N-Nitrosamine Quantitation in Pharmaceticals by Tandem Mass Spectrometry

N Nitrosamines, potent mutagenic contaminants, have triggered multiple pharmaceutical recalls since 2018, underscoring the need for rapid and confident detection tools. Current analytical methods include HPLC-based separation followed by quantitation by mass spectrometry (MS), a relatively slow process. In a previous study, we introduced a rapid and straightforward method of multiple reaction monitoring (MRM) based nano electrospray ionization (nESI) MS for selective quantitation of sixteen N nitrosamines across diverse pharmaceutical matrices. That approach leveraged lithium adduct formation to enhance ionization efficiency and produce diagnostic fragmentations, achieving limits of detection below 10 ng/mg with high precision and sub minute analysis time.

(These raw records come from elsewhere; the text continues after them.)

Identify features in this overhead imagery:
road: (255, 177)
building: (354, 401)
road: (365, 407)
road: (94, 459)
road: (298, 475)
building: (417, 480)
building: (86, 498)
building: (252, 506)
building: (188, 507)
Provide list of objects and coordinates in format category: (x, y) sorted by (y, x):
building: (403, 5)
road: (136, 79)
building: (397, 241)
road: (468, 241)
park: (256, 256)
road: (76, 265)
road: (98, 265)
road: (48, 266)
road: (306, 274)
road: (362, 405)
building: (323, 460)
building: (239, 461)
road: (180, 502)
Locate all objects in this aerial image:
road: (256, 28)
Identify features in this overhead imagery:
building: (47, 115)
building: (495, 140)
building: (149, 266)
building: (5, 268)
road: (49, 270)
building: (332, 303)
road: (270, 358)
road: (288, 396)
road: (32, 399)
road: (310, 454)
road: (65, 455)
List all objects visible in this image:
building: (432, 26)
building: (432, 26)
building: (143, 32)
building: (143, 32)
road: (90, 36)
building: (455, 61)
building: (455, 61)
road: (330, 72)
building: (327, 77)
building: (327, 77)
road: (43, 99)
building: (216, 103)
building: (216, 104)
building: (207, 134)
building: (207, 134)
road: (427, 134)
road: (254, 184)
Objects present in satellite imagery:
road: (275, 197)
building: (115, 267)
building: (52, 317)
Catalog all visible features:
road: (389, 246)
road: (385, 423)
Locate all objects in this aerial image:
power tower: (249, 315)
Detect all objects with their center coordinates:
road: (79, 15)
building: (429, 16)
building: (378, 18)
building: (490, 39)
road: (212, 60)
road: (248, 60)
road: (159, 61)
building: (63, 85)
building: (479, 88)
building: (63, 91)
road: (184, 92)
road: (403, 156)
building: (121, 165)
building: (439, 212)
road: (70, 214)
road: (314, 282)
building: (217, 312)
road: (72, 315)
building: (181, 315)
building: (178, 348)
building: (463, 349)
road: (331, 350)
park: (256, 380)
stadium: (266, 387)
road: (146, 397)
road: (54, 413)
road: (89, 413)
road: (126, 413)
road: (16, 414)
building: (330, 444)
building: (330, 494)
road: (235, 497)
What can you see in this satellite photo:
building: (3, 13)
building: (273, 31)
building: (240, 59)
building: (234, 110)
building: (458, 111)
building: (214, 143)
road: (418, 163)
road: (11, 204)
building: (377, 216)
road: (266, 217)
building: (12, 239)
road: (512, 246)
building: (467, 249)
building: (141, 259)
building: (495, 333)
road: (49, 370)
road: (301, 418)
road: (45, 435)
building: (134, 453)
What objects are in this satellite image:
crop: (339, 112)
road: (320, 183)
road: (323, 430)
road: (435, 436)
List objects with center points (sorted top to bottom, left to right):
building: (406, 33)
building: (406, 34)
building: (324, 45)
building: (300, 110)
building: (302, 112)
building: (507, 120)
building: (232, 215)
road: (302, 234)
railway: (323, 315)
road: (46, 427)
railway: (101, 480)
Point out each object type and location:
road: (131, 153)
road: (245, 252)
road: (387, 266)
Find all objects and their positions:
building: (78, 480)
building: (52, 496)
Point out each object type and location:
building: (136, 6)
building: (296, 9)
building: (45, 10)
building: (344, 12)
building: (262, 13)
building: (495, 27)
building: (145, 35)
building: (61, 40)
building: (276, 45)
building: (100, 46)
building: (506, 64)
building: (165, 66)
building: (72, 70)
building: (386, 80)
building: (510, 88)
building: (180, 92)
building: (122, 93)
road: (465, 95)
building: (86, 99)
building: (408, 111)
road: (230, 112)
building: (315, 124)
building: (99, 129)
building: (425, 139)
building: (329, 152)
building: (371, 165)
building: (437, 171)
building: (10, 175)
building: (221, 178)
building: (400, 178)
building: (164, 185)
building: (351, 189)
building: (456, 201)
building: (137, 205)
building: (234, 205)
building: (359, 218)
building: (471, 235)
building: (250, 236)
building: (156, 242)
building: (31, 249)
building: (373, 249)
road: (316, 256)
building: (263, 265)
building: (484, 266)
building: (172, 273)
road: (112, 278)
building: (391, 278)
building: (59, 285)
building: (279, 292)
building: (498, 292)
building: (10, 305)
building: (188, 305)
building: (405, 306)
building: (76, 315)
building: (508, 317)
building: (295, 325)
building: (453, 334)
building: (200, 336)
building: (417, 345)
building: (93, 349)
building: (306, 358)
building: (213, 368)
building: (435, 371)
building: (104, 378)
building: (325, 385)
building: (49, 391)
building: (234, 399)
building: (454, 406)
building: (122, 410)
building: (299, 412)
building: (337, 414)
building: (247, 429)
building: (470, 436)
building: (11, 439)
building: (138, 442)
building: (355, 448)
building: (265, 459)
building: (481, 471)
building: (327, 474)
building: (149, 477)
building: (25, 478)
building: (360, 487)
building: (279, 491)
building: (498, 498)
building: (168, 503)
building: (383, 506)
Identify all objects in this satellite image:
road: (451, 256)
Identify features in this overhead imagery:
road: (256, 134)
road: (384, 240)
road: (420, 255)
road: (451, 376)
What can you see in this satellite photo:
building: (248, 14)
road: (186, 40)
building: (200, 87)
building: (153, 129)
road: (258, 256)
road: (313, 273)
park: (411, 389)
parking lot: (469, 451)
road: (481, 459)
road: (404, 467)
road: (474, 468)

Building upon this foundation, we extend our methodology through use of an automated desorption electrospray ionization two dimensional tandem mass spectrometry (DESI 2D MS/MS) platform. Lithium adducted N nitrosamines exhibit a universal 30 Da (NO) neutral loss under collision induced dissociation, which DESI 2D-MS/MS continuously captures without prior precursor ion selection. Integrated with a motorized XY stage, the system enables untargeted surface analysis and acquires comprehensive fragmentation data in <10 s per sample. Applied to several pharmaceutical matrices, we show confident detection of sixteen N-nitrosamines at the 10ng/mg level. This advance establishes DESI-2D MS/MS as a fast, autonomous screening platform capable of flagging nitrosamine contaminants in pharmaceuticals or environmental samples with high confidence, guided by their characteristic neutral loss signature. The 2D MS/MS method exemplifies the evolution of mass spectrometry toward compact, intelligent, and field deployable chemical sensing.